DATA FOR THIS TASK:
===

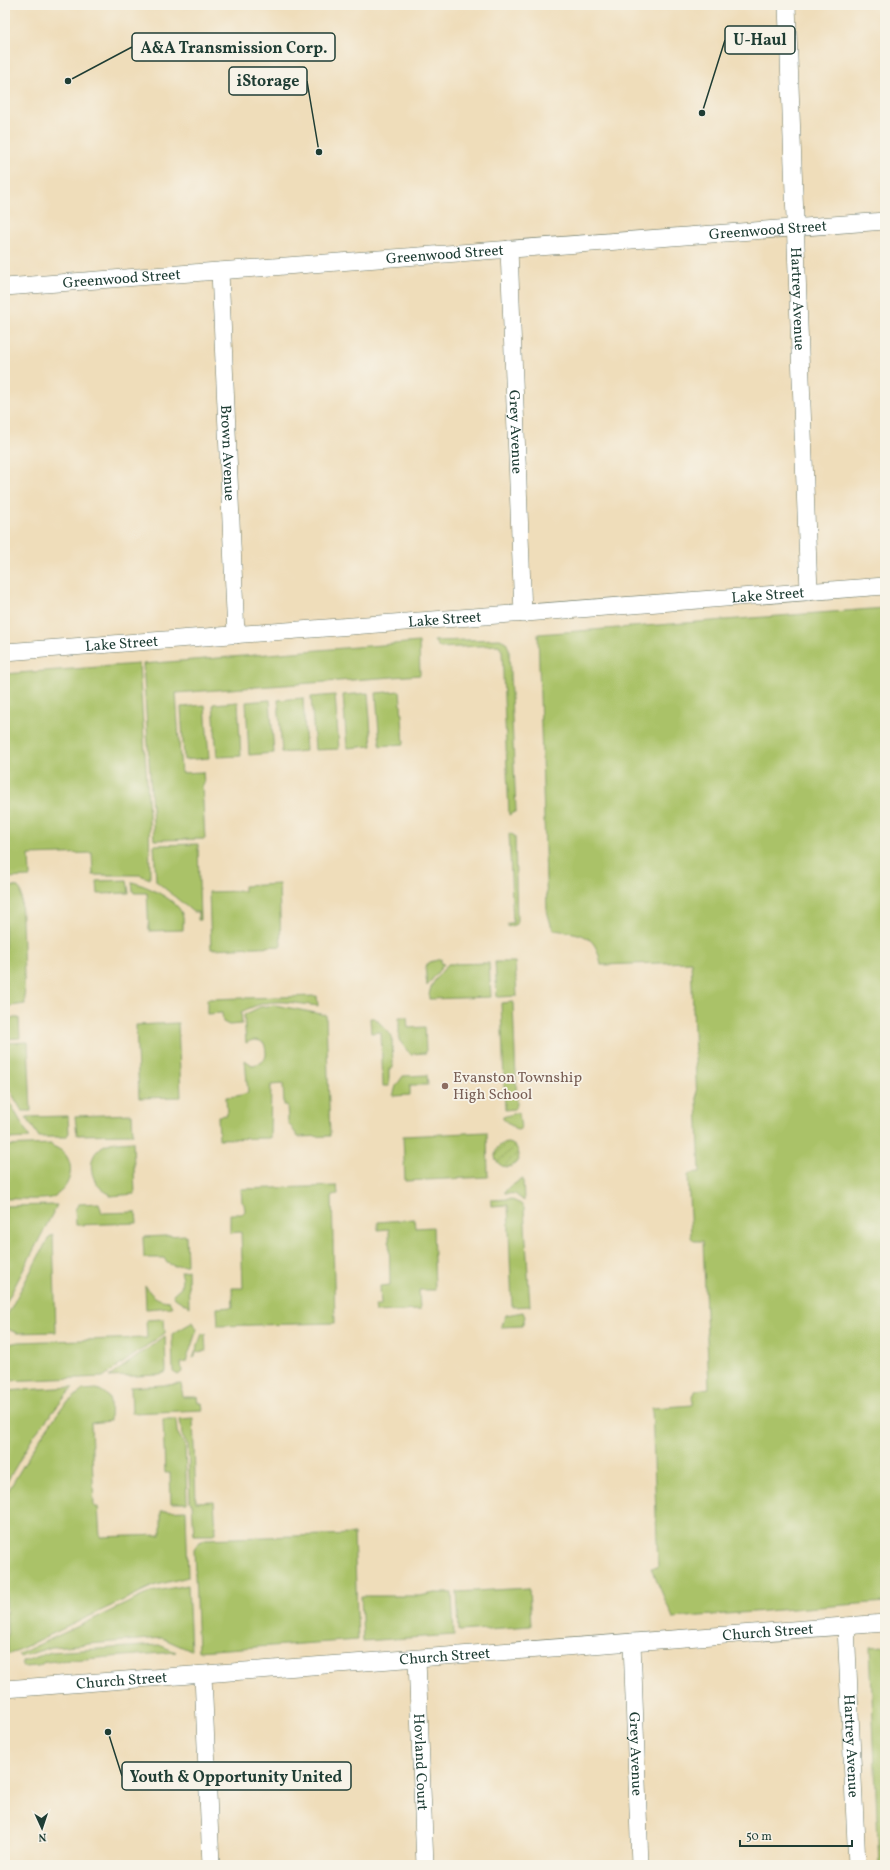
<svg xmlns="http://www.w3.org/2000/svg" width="890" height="1870" font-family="Vollkorn,serif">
	<defs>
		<pattern id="garden-furrows" width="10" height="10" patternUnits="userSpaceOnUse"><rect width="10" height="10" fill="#aac268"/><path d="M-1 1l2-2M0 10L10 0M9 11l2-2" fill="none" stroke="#8a9f56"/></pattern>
	</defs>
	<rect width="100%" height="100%" fill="#f7f3e8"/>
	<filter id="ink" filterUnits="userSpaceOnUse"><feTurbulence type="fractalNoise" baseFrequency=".025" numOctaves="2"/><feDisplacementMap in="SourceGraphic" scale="8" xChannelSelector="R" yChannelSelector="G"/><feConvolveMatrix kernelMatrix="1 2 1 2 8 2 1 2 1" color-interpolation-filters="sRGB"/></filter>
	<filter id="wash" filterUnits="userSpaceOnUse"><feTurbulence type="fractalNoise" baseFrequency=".012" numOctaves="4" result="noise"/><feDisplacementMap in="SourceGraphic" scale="16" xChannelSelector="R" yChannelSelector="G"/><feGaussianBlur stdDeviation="0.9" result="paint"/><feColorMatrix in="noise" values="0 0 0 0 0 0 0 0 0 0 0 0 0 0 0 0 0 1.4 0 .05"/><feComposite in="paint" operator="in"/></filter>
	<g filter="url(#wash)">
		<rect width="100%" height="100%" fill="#efddba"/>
		<g fill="#aac268" stroke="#64804e">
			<path d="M 885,608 L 885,1602 L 673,1618 L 651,1568 L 658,1567 L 652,1408 L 693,1405 L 693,1396 L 696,1390 L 709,1388 L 703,1241 L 694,1241 L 691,1237 L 688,1176 L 690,1173 L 700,1172 L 691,962 L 601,965 C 596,933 581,934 554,930 L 551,925 L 547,911 L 538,634 Z"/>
			<path d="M 500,639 L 506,642 L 509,649 L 516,811 L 509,815 L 502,651 L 499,645 L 440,648 L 434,641 Z"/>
			<path d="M 419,642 L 420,675 L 176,693 L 181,773 L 203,772 L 204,784 L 202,784 L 205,839 L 154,840 L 143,664 Z"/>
			<path d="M 139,664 L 149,814 L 150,879 L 140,875 L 93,875 L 92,853 L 29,855 L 30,877 L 5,878 L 5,674 Z"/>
			<path d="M 400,691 L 404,744 L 380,746 L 376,693 Z"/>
			<path d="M 368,693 L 372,746 L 347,748 L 343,695 Z"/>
			<path d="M 335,695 L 339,749 L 315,750 L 311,697 Z"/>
			<path d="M 303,698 L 306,751 L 282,753 L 278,700 Z"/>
			<path d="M 270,700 L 274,753 L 249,755 L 246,702 Z"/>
			<path d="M 238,702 L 241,756 L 217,757 L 213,704 Z"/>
			<path d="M 205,705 L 209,758 L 184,760 L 181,707 Z"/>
			<path d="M 509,833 L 515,836 L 517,924 L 508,927 L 508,923 L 513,923 Z"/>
			<path d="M 198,844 L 200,920 L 198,920 L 198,912 L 193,912 L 156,881 L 154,845 Z"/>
			<path d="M 127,880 L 129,893 L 98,894 L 97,881 Z"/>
			<path d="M 132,882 C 145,885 178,900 182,914 C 184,918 183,925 183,930 L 149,931 L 147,893 L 134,893 L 133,891 Z"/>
			<path d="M 279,884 L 281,946 L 211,949 L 209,892 L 244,891 L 244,886 Z"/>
			<path d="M 5,886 L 18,887 L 21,891 L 25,1004 L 5,1007 Z"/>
			<path d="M 441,959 L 441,964 L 444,964 L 427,986 L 425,966 L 430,962 Z"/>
			<path d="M 495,962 L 515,962 L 517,996 L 497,997 Z"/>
			<path d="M 489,963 L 491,997 L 429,999 C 428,985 440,974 448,964 Z"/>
			<path d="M 317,996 L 318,1006 C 286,1002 272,997 241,1012 L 242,1024 L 229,1025 L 223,1022 L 222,1013 L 207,1014 L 207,999 Z"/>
			<path d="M 513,1002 L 517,1105 L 514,1109 L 505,1110 L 501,1003 Z"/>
			<path d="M 275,1005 L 326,1015 L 330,1136 L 298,1137 L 288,1122 L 287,1105 L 284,1105 L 283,1084 L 271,1085 L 270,1138 L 219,1139 L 218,1116 L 227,1115 L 226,1097 L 237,1096 L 248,1093 L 245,1060 L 252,1065 C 267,1063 268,1056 264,1043 C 257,1039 253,1039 246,1043 L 244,1015 L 260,1007 Z"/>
			<path d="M 399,1017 L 407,1017 L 408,1028 L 425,1027 L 426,1053 L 410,1054 L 399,1040 Z"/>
			<path d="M 5,1018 L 19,1018 L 20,1038 L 5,1039 Z"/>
			<path d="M 370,1018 L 375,1018 L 392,1036 L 393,1068 L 389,1069 L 389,1086 L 383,1086 L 381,1032 L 371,1033 Z"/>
			<path d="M 178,1023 L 181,1097 L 139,1098 L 136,1025 Z"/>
			<path d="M 28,1042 L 31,1111 L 22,1111 L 5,1082 L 5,1043 Z"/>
			<path d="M 427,1075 L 428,1085 L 410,1085 L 410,1095 L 393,1096 L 396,1086 L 403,1076 Z"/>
			<path d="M 5,1094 L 30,1138 L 5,1139 Z"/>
			<path d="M 519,1112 L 521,1129 L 517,1130 L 503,1119 L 503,1117 Z"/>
			<path d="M 132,1114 L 133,1134 L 77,1135 L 75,1116 Z"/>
			<path d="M 68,1116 L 69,1133 L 66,1137 L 39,1137 L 26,1117 Z"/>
			<path d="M 487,1132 L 488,1177 L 405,1181 L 403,1136 Z"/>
			<path d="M 133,1141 L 135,1194 L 110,1196 L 110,1194 C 91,1187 83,1158 103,1146 C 112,1141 122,1142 133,1141 Z"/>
			<path d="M 52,1144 L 52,1146 C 78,1154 75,1186 53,1197 C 46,1201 14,1198 5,1199 L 5,1146 Z"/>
			<path d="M 521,1179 L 523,1179 L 524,1201 L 515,1194 L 505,1193 L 505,1191 Z"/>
			<path d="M 337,1186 L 338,1194 L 332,1195 L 335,1323 L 218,1326 L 217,1308 L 233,1307 L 232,1288 L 243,1288 L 241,1232 L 230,1233 L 230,1214 L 242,1214 L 245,1211 L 244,1204 L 242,1202 L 241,1189 Z"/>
			<path d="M 510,1199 L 521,1204 L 524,1208 L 530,1306 L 512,1307 L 508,1205 L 491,1206 L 491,1200 Z"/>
			<path d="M 99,1203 L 102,1213 L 136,1212 L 137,1223 L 76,1225 L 75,1209 L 79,1204 Z"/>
			<path d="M 57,1205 L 5,1305 L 5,1206 Z"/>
			<path d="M 414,1219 L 415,1228 L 433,1227 L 435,1290 L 419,1290 L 420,1310 L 376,1312 L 375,1305 L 381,1305 L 380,1286 L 390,1285 L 389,1229 L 378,1230 L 378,1222 Z"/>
			<path d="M 53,1235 L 56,1332 L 17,1333 L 5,1328 L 5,1319 L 49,1237 Z"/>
			<path d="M 186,1235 L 187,1265 L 175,1266 L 167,1263 L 164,1258 L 144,1258 L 143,1237 Z"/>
			<path d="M 188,1270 L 189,1307 L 175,1298 L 173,1294 L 181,1287 L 182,1279 L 180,1272 Z"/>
			<path d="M 145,1285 C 152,1296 156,1300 169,1301 L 172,1307 L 146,1309 Z"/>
			<path d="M 523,1312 L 525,1317 L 522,1326 L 501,1327 L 506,1315 Z"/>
			<path d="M 164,1319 L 165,1333 L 103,1377 L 5,1381 L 5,1345 L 18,1342 L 147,1338 L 146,1320 Z"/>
			<path d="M 193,1322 L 197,1329 L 186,1362 L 181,1363 L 182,1372 L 178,1375 L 173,1372 L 172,1334 Z"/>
			<path d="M 202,1334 L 207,1334 L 205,1336 L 206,1351 L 196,1352 L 195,1357 L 193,1358 Z"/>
			<path d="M 165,1336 L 166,1372 L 160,1375 L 109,1377 Z"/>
			<path d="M 181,1384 L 183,1397 L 197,1397 L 198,1403 L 202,1403 L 203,1410 L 132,1413 L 131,1387 Z"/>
			<path d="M 73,1387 L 35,1434 L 5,1485 L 5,1391 Z"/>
			<path d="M 97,1389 C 114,1395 110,1406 110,1421 L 91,1423 L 94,1507 L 98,1507 L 100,1537 L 161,1535 L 161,1511 L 186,1510 L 188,1577 L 153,1586 L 10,1654 L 8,1653 L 5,1574 L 5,1496 L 38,1441 L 63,1406 L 83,1390 Z"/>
			<path d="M 193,1418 L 196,1502 L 214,1501 L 216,1533 L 213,1535 L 194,1535 L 192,1503 L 190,1502 L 188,1445 L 182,1435 L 180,1419 Z"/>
			<path d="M 163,1419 L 176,1419 L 177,1432 L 185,1446 L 187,1503 L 171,1503 L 170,1473 L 165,1473 Z"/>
			<path d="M 354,1534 L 358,1640 L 198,1651 L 194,1549 L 198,1543 L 204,1539 Z"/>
			<path d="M 188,1585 L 191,1651 L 162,1638 L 52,1647 L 20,1657 L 19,1654 L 151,1592 Z"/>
			<path d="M 529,1588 L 531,1626 L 459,1631 L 457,1592 Z"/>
			<path d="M 435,1593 L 452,1593 L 454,1635 L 363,1641 L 361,1596 L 420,1596 Z"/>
			<path d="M 159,1645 L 176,1652 L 45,1662 L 38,1666 L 23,1667 L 22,1662 L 51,1652 Z"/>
			<path d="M 885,1646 L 885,1865 L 879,1865 L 870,1647 Z"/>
		</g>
		<circle fill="url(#garden-furrows)" stroke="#64804e" cx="507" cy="1155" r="12"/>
	</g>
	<g filter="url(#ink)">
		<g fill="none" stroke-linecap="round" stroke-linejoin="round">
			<defs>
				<g id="minor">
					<path id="s1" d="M 787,5 L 809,592"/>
					<path id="s2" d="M 509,249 L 523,614"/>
					<path id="s3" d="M 220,271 L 236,635"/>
					<path id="s4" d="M 5,287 L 885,221"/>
					<path id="s5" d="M 5,652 L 885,586"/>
					<path id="s6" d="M 846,1626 L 857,1865"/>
					<path id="s7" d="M 632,1642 L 640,1865"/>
					<path id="s8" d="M 417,1659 L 425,1865"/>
					<path d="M 203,1675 L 211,1865"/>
					<path id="s9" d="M 5,1689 L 885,1623"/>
				</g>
			</defs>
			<use href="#minor" stroke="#687563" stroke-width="18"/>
			<use href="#minor" stroke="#fff" stroke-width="17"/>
		</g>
	</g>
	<circle fill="#8d6e63" stroke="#f7f3e8" stroke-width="1.5" cx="445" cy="1086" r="4"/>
	<g text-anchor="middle" stroke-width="3.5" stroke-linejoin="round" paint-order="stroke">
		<g font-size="15" fill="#1f3d34" stroke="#f7f3e8">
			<text dy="5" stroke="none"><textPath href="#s4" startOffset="765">Greenwood Street</textPath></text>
			<text dy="5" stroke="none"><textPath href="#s4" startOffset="441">Greenwood Street</textPath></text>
			<text dy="5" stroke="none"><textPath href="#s4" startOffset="117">Greenwood Street</textPath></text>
			<text dy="5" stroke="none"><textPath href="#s1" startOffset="294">Hartrey Avenue</textPath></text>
			<text dy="5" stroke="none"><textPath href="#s2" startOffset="183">Grey Avenue</textPath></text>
			<text dy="5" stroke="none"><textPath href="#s3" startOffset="182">Brown Avenue</textPath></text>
			<text dy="5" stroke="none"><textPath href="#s5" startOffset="765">Lake Street</textPath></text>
			<text dy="5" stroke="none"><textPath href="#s5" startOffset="441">Lake Street</textPath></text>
			<text dy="5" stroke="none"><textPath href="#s5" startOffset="117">Lake Street</textPath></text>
			<text dy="5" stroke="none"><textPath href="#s9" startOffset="765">Church Street</textPath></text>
			<text dy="5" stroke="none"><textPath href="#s9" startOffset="441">Church Street</textPath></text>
			<text dy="5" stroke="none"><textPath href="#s9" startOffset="117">Church Street</textPath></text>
			<text dy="5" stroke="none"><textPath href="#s6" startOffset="120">Hartrey Avenue</textPath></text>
			<text dy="5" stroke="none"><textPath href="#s7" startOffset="112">Grey Avenue</textPath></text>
			<text dy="5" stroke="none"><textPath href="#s8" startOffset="103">Hovland Court</textPath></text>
		</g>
		<g font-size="15" fill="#785e54" stroke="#f7f3e8" text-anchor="start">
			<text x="453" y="1082">Evanston Township<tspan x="453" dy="17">High School</tspan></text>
		</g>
	</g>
	<path fill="none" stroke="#1f3d34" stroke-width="1.5" d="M702 113L725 40M68 81L132 47M319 152L307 81M108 1732L122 1776"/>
	<g fill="#1f3d34" stroke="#f7f3e8" stroke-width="1.5">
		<circle cx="702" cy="113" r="4"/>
		<circle cx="68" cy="81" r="4"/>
		<circle cx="319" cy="152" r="4"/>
		<circle cx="108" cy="1732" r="4"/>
	</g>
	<g fill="#f7f3e8" stroke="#1f3d34" stroke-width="1.5">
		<rect x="725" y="26" width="70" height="28" rx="4"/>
		<rect x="132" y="33" width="203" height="28" rx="4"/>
		<rect x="229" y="67" width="78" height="28" rx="4"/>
		<rect x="122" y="1762" width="229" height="28" rx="4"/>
	</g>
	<g font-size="16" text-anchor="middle" font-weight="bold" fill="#1f3d34">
		<text x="760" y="45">U-Haul</text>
		<text x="234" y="53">A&amp;A Transmission Corp.</text>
		<text x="268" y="86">iStorage</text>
		<text x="236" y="1782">Youth &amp; Opportunity United</text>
	</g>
	<rect width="890" height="1870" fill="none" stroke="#f7f3e8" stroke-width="20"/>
	<g transform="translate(42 1828) rotate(177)" stroke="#f7f3e8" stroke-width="3" paint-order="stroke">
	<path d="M0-3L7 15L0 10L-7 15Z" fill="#1f3d34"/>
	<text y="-6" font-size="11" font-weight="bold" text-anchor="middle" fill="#1f3d34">N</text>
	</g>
	<path d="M740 1840v6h112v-6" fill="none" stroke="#1f3d34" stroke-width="2"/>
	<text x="746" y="1840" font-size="12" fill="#1f3d34" stroke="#f7f3e8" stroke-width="3" paint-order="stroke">50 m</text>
</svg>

===

PROBLEM TO WORK ON:
When a line of the data holds the string "xChannelSelector", pick it out and copy it.

RESULT:
	<filter id="ink" filterUnits="userSpaceOnUse"><feTurbulence type="fractalNoise" baseFrequency=".025" numOctaves="2"/><feDisplacementMap in="SourceGraphic" scale="8" xChannelSelector="R" yChannelSelector="G"/><feConvolveMatrix kernelMatrix="1 2 1 2 8 2 1 2 1" color-interpolation-filters="sRGB"/></filter>
	<filter id="wash" filterUnits="userSpaceOnUse"><feTurbulence type="fractalNoise" baseFrequency=".012" numOctaves="4" result="noise"/><feDisplacementMap in="SourceGraphic" scale="16" xChannelSelector="R" yChannelSelector="G"/><feGaussianBlur stdDeviation="0.9" result="paint"/><feColorMatrix in="noise" values="0 0 0 0 0 0 0 0 0 0 0 0 0 0 0 0 0 1.4 0 .05"/><feComposite in="paint" operator="in"/></filter>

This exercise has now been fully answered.